This was a case that affected many people who never met Ingrid Lyne.
KIRO 7 was in Seattle's Central district the day after the grisly discovery of the first set of her remains.
The prosecutor told the judge some of Lyne's remains still have not been uncovered.
"There was me telling them that mommy had died this weekend," said Phil Lyne. "And someone had hurt her so badly that she died. Then came the screaming and crying."
Lyne described the moment in April, 2016, he told his three young daughters that his ex-wife, Ingrid, their mother, had been murdered.
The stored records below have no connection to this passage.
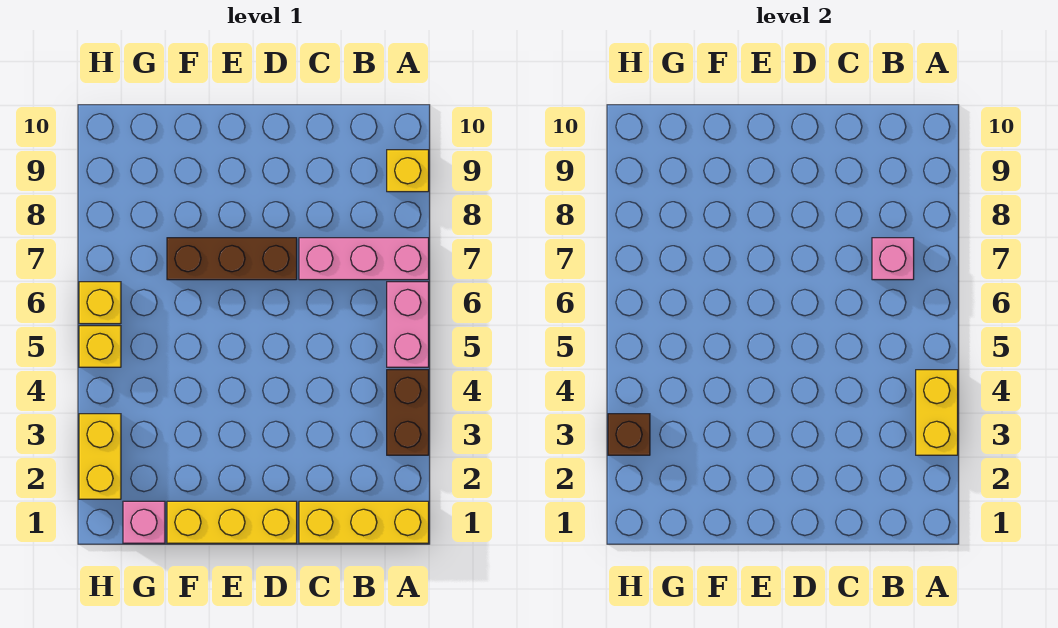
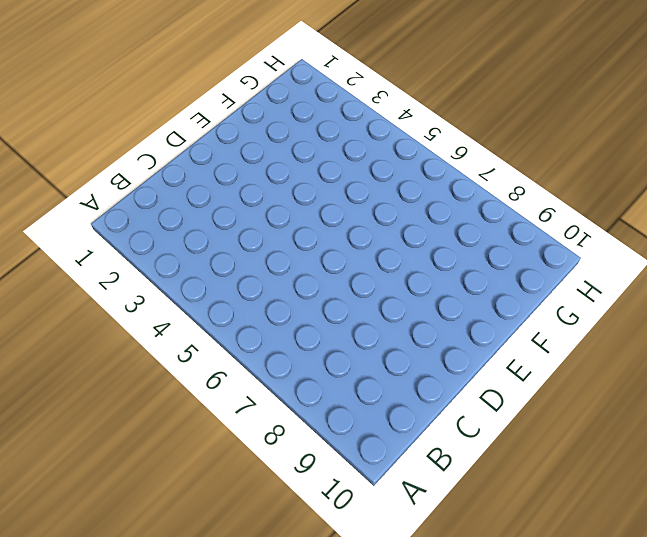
none -> yellow brick A1:C1 level 1
none -> brown brick A3:A4 level 1
none -> pink brick A5:A6 level 1

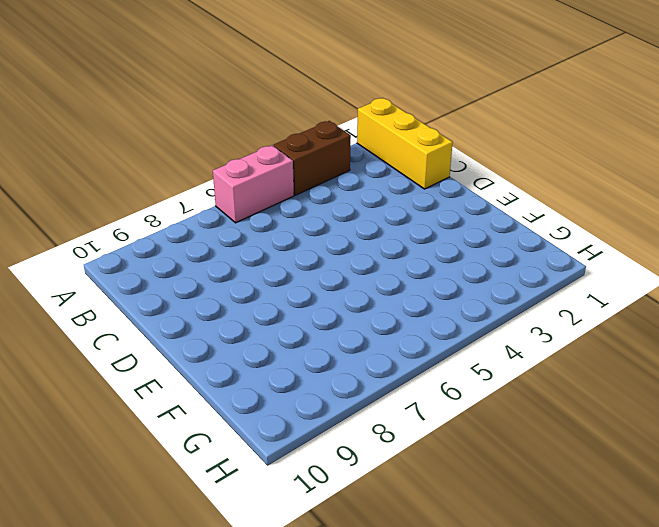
none -> pink brick A7:C7 level 1
none -> yellow brick A9 level 1
none -> yellow brick D1:F1 level 1

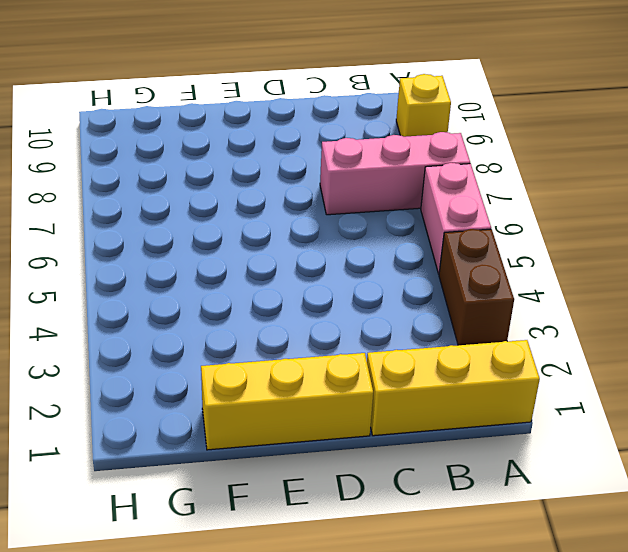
none -> brown brick D7:F7 level 1
none -> pink brick G1 level 1
none -> yellow brick H2:H3 level 1

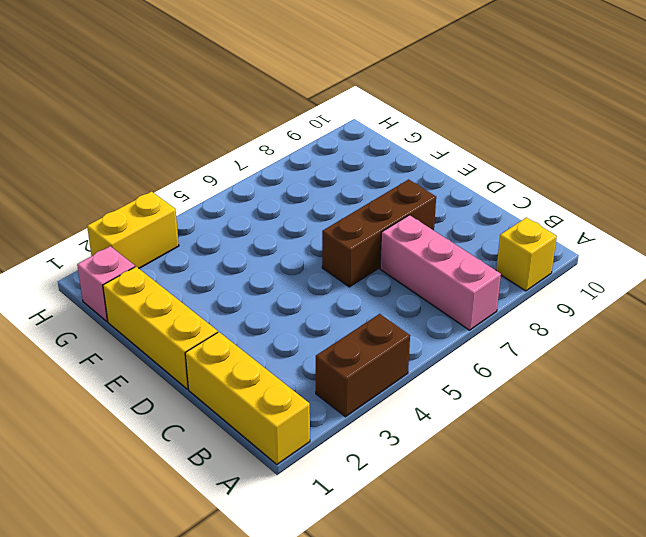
brown brick D6:D8 level 1 -> brown brick D7:F7 level 1
none -> pink brick A5:A6 level 1
none -> yellow brick H5 level 1
none -> yellow brick H6 level 1

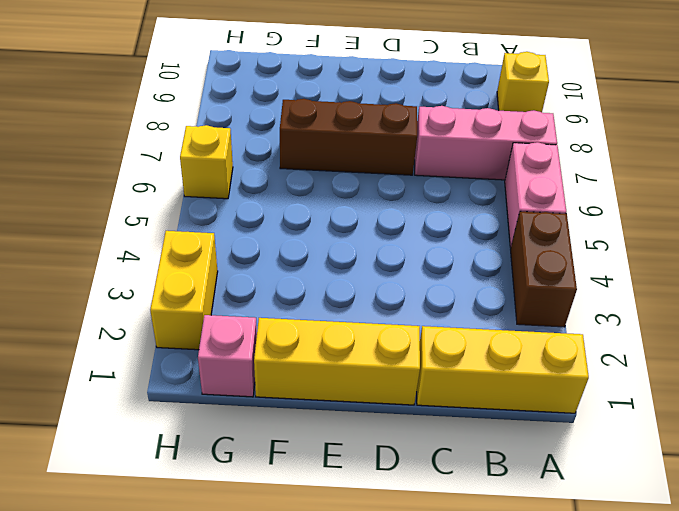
none -> yellow brick H5 level 1
none -> yellow brick A3:A4 level 2
none -> pink brick B7 level 2

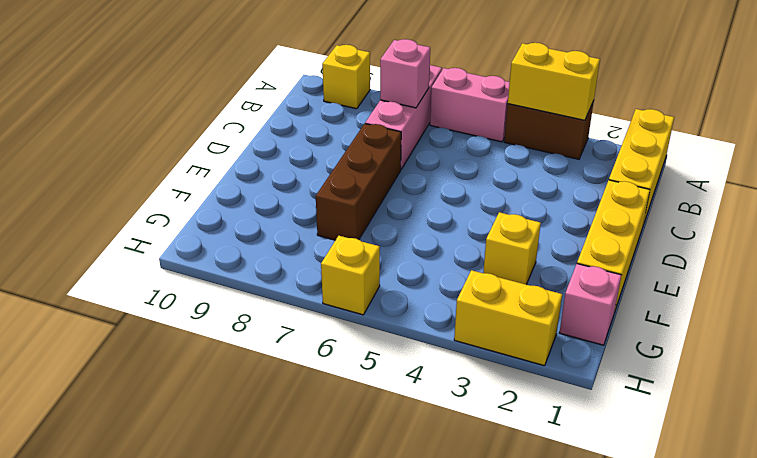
yellow brick F3 level 1 -> yellow brick H5 level 1
none -> brown brick H3 level 2

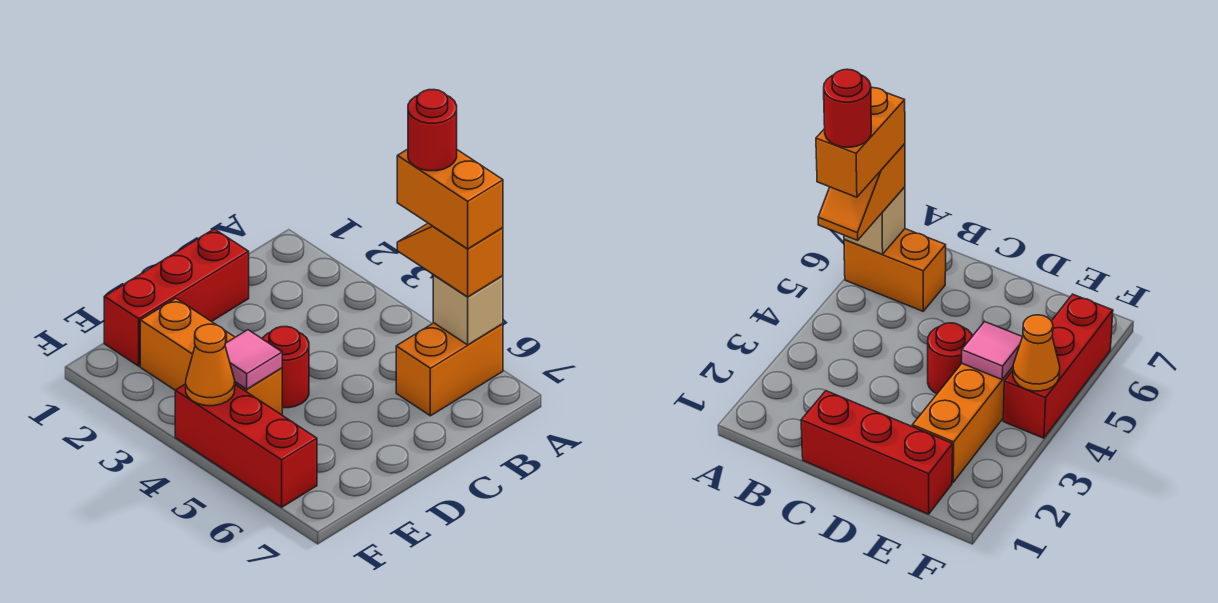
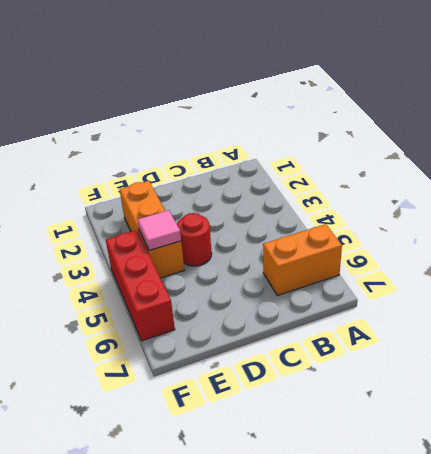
none -> red brick C1:E1 level 1
none -> tan brick A6 level 2

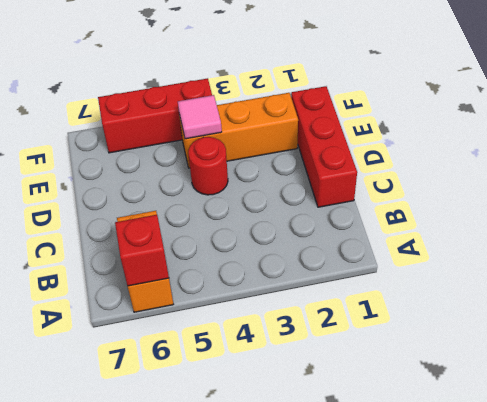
red brick A6 level 2 -> tan brick A6 level 2
none -> orange cone F4 level 2
none -> orange slope A5:A6 level 3 top 6

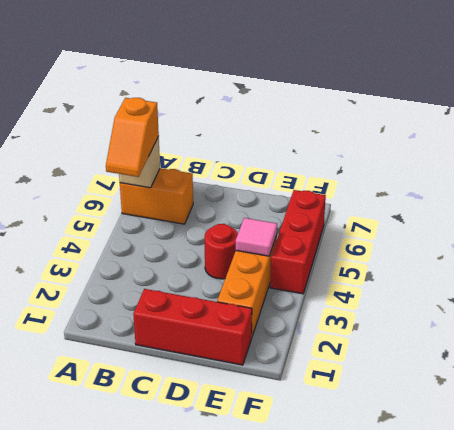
none -> orange cone F4 level 2
none -> orange brick A5:A6 level 4

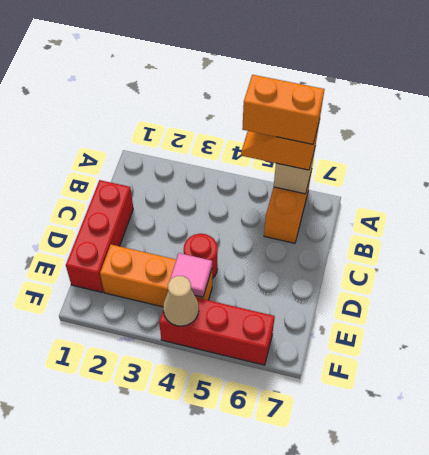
tan cone F4 level 2 -> orange cone F4 level 2
none -> red round brick A5 level 5

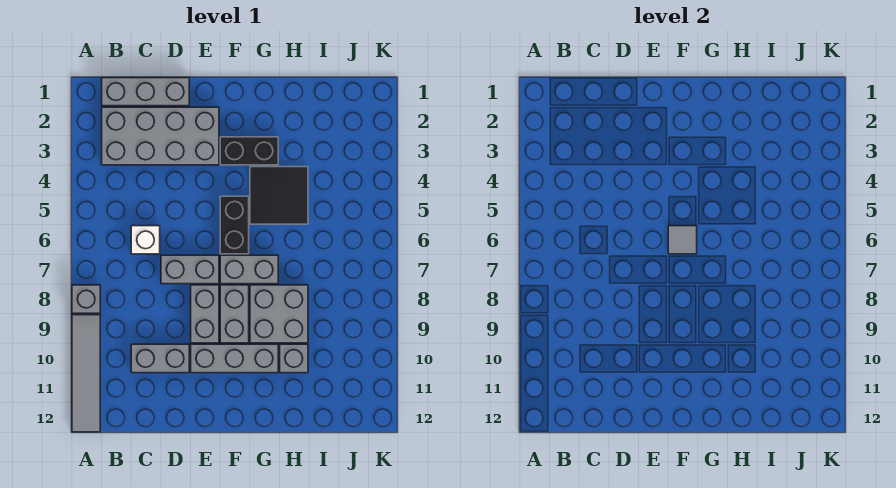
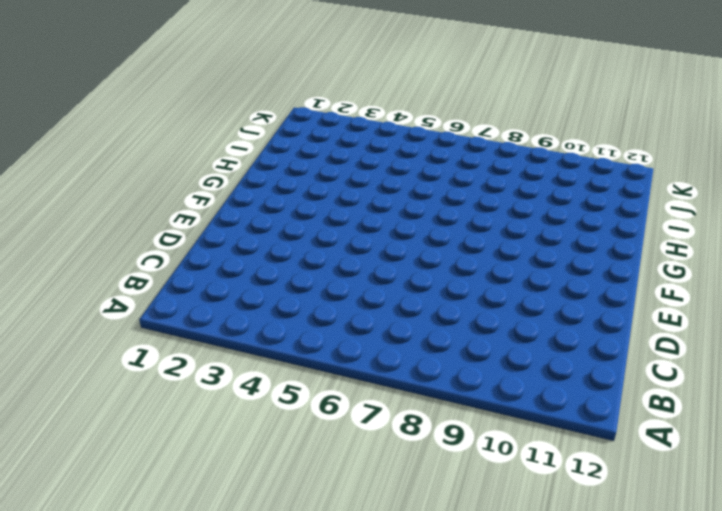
none -> grey brick A8 level 1
none -> grey tile A9:A12 level 1
none -> grey brick B1:D1 level 1

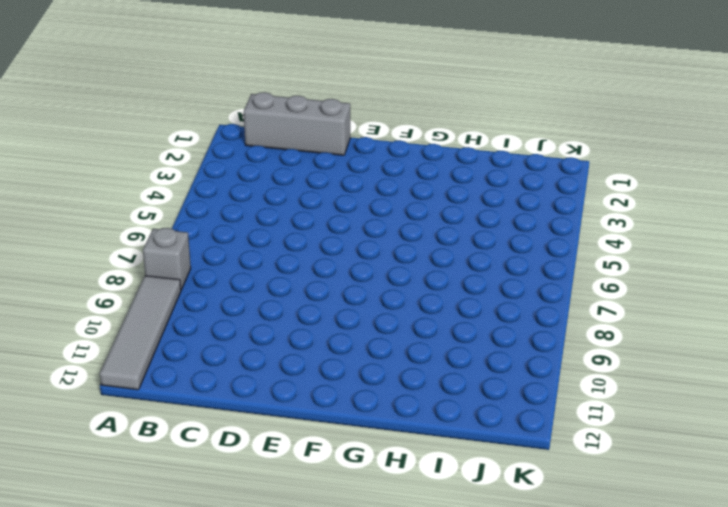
none -> grey brick B2:E3 level 1
none -> white brick C6 level 1
none -> grey brick C10:D10 level 1

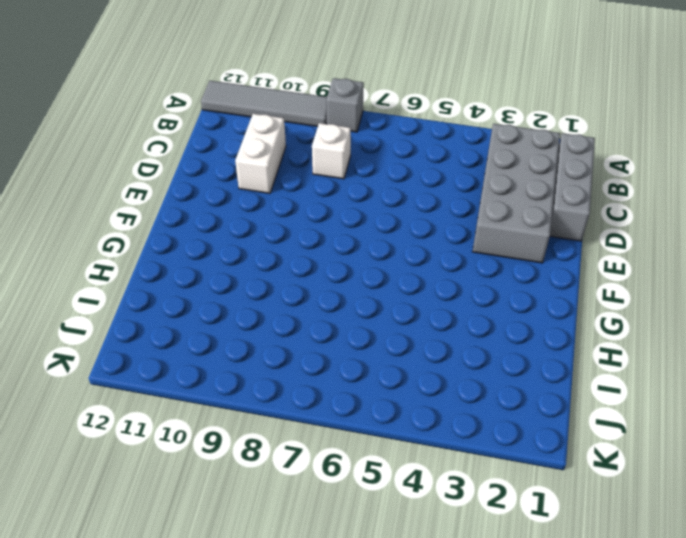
white brick C8 level 1 -> white brick C6 level 1
white brick C10:D10 level 1 -> grey brick C10:D10 level 1
none -> grey brick D7:E7 level 1
none -> grey brick E8:E9 level 1
none -> grey brick E10:G10 level 1

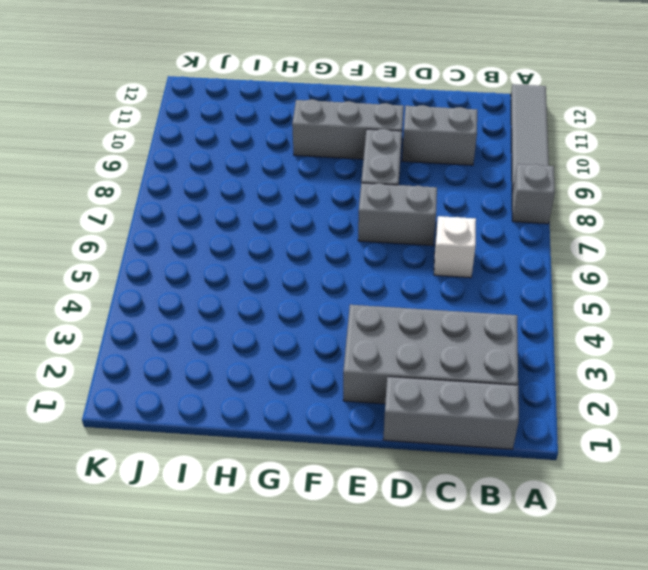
none -> black brick F3:G3 level 1
none -> black brick F5:F6 level 1
none -> grey brick F7:G7 level 1

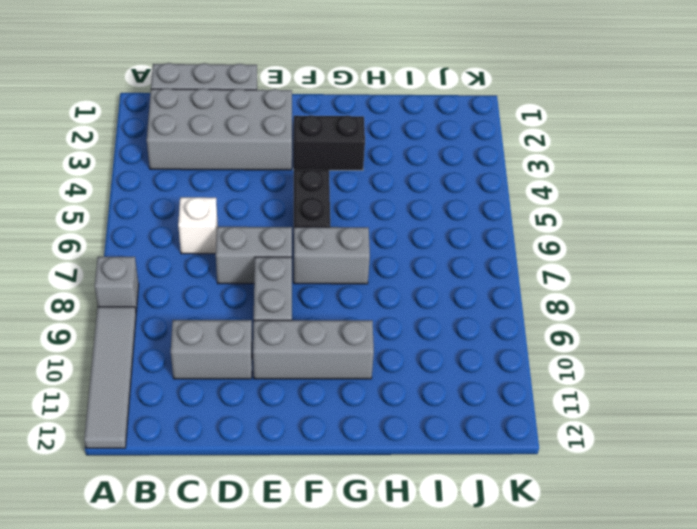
none -> grey brick F8:F9 level 1
none -> black tile G4:H5 level 1
none -> grey brick G8:H9 level 1

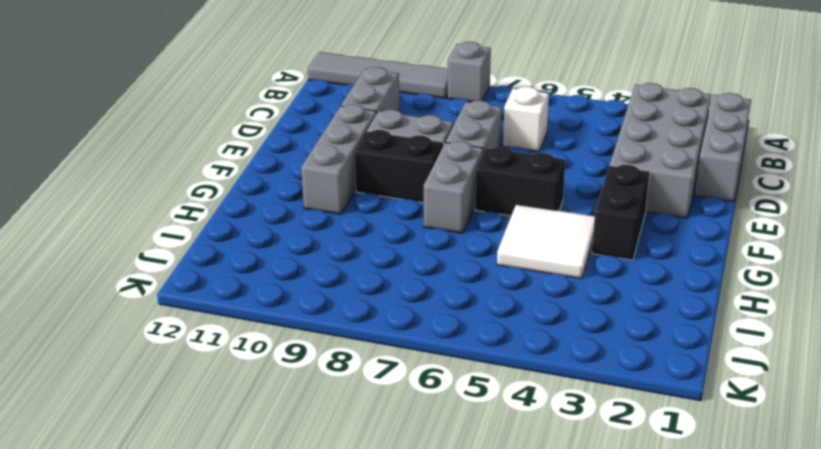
black brick F8:F9 level 1 -> grey brick F8:F9 level 1
white tile G4:H5 level 1 -> black tile G4:H5 level 1
none -> grey brick G8:H9 level 1
none -> grey brick H10 level 1
none -> grey tile F6 level 2

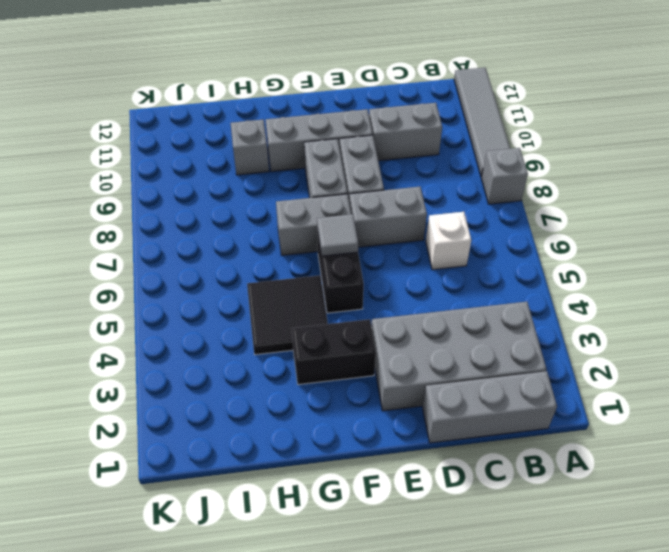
none -> grey brick G8:H9 level 1

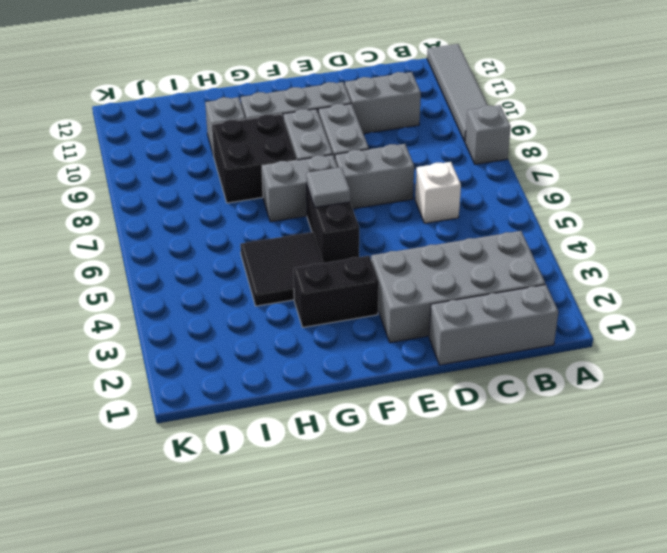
black brick G8:H9 level 1 -> grey brick G8:H9 level 1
"The defendant took something that weekend that didn't belong to him," Lyne said. "He took a friend, a niece, a cousin, an auntie, a daughter, a sister and a mother."
Nancy Sivitilli was Lyne's friend.
"You smothered her laugh," she said. "You crushed her smile. And you left us with the nightmare of the unimaginable."
Forty-year-old Ingrid Lyne had gone to a Mariner's game with John Charlton. He admitted he accompanied her back to her Renton home.
He strangled her, used a pruning saw to dismember her body, and put her remains in bags.
He then stole her car, drove to Seattle and dumped her remains in several recycling bins.
When his turn came, Charlton struggled to speak.
"I do agree that there are no words that can," he said, his voice breaking, his head bowed.
"There's no words that can alleviate the pain that I've caused. And for that, I'm truly sorry."
Judge Julie Spector was unmoved.
"Nothing can soften the cruelty with which you carried out this murder," she told him.
With that, she sentenced Charlton to the maximum the law allowed, nearly 28 years in prison.
The family told the judge that they wanted Charlton to be sentenced to life in prison.
And she said she would have, if she could.
As it is, he will be nearly 70 years when he is eligible for release.